SINGAPORE - Aberdeen Asset Management on Wednesday (July 12) launched five new funds for sale to retail investors in Singapore.
Among the five are Aberdeen's first multi-asset funds here, namely the Multi Asset Growth Fund and Multi Asset Income Fund.
Aberdeen, which is better known for its equities funds, said it takes a different approach to multi-asset as opposed to its competitors by focusing on wide diversification, low volatility and avoiding complex derivatives.
Its multi-asset funds invest in areas such as catastrophe bonds, aircraft leasing and corporate loans, assets which are typically accessed via closed-end structures.
The two multi-asset funds were first launched in Europe just a couple of years ago.

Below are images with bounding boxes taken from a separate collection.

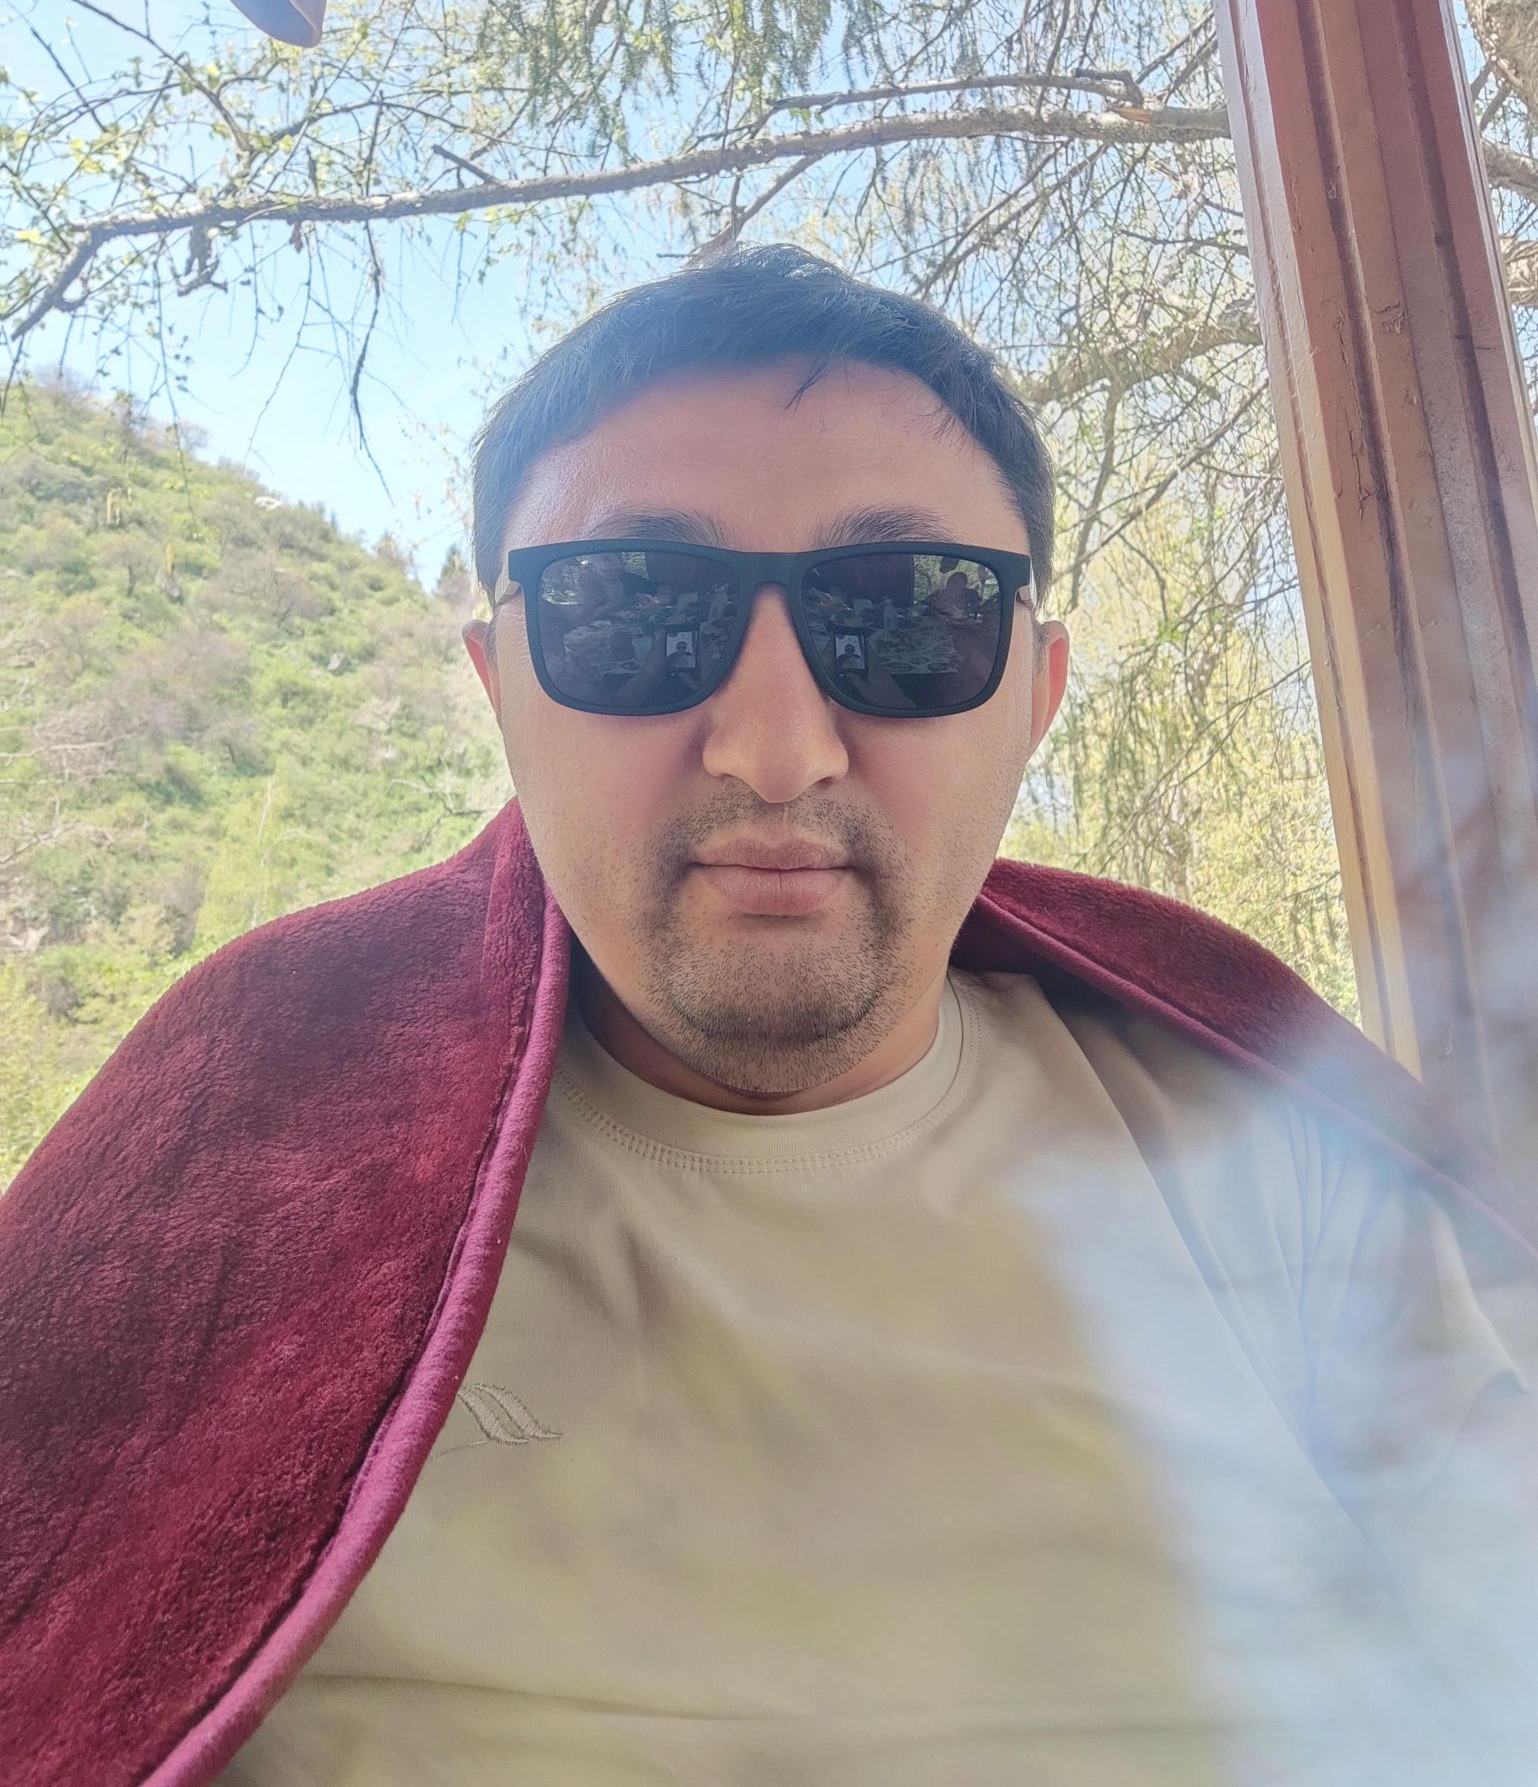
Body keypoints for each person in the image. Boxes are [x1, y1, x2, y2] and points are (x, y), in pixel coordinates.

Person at [1, 247, 1534, 1787]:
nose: (778, 749)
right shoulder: (246, 1151)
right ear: (501, 683)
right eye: (632, 614)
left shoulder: (1262, 1147)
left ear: (1033, 693)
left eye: (909, 618)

The other three funds are the new Australian Dollar Income Bond Fund, as well as the North American Smaller Companies Fund and the Select Emerging Markets Bond Fund, both of which are established.
Aberdeen said in a statement: "The US small cap strategy is top quartile over three years and has been successful in attracting assets thanks to its active stock selection, Aberdeen's traditional strength. It is run by Ralph Bassett, team head in Philadelphia."
It added: "The emerging markets bond fund under Brett Diment in London is top quartile over five years. He says the asset class is relatively attractive in an income-starved world."
Mr Nicholas Hadow, director of business development at Aberdeen, said: "This multiple fund launch is a significant step. As a group we're known for equities. Yet we've been diversifying for several years even though this may not have been so obvious in retail channels, as it's been a while since we introduced a new product."
Aberdeen's multi-asset division has 60 investment professionals globally, with approximately US$113.2 billion (S$156.6 billion) in multi-asset mandates as of March 31.
Aberdeen said it foresees continued demand for yield and new sources of return. This comes amid mixed signals in markets over the effects of a potential roll-back in quantitative easing and rising interest rates.